When running a TV station with both broadcast and web stream distribution, it is useful to know that the stream is working. As I am involved in the Norwegian open channel Frikanalen as part of my activity in the NUUG member organisation, I wrote a script to use mplayer to connect to a video stream, pick two images 35 seconds apart and compare them. If the images are missing or identical, something is probably wrong with the stream and an alarm should be triggered. The script is written as a Nagios plugin, allowing us to use Nagios to run the check regularly and sound the alarm when something is wrong. It is able to detect both a hanging and a broken video stream.
I just uploaded the code for the script into the Frikanalen git repository on github. If you run a TV station with web streaming, perhaps you can find it useful too.
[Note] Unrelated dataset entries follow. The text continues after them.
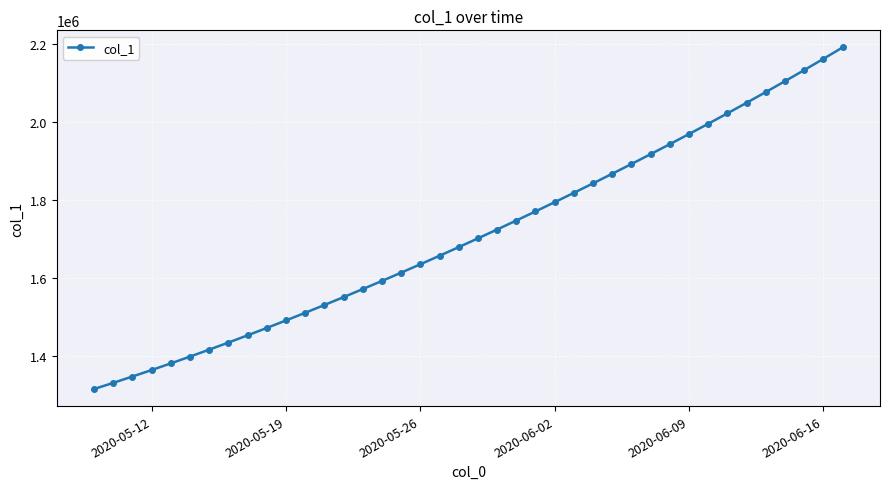

What is the value of the 21st point from the left?

1701853.6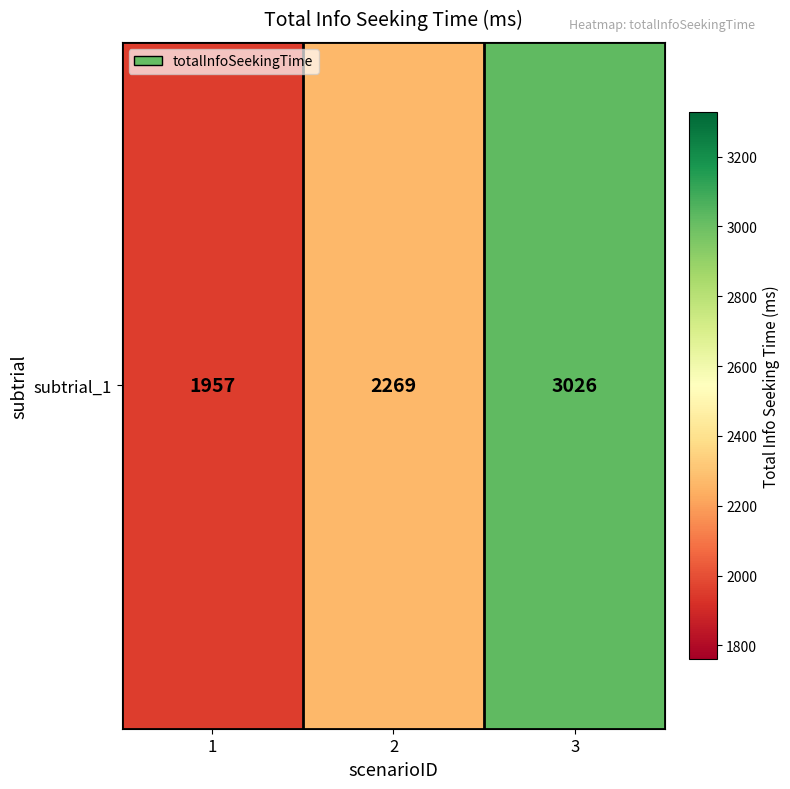

Is it true that the value at 3 is 1980?

False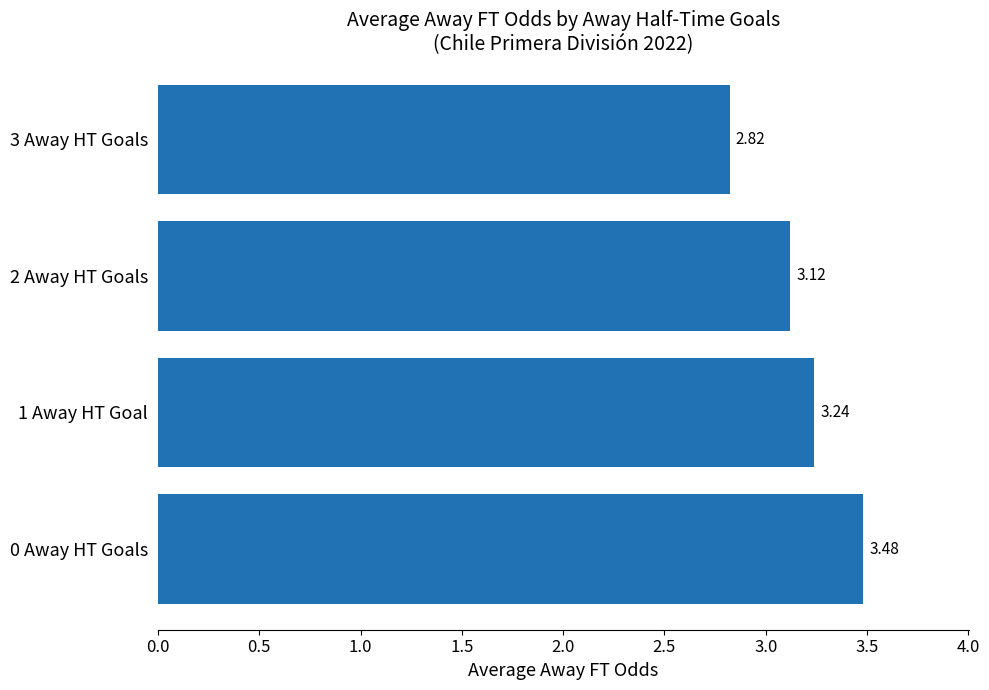

Does the chart contain stacked bars?

No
Last year, the Frikanalen public TV station transformed into using only Linux based free software to administrate, schedule and distribute the TV content. The source code for the entire TV station is available from the Github project page. Everyone can use it to send their content on national TV, and we provide both a web GUI and a web API to add and schedule content. And thanks to last weeks developer gathering and following activity, we now have the schedule available as XMLTV too. Still a lot of work left to do, especially with the process to add videos and with the scheduling, so your contribution is most welcome. Perhaps you want to set up your own TV station?
Update 2015-02-25: Got a tip from Uninett about their qstream monitoring system, which gather connection time, jitter, packet loss and burst bandwidth usage. It look useful to check if UDP streams are working as they should.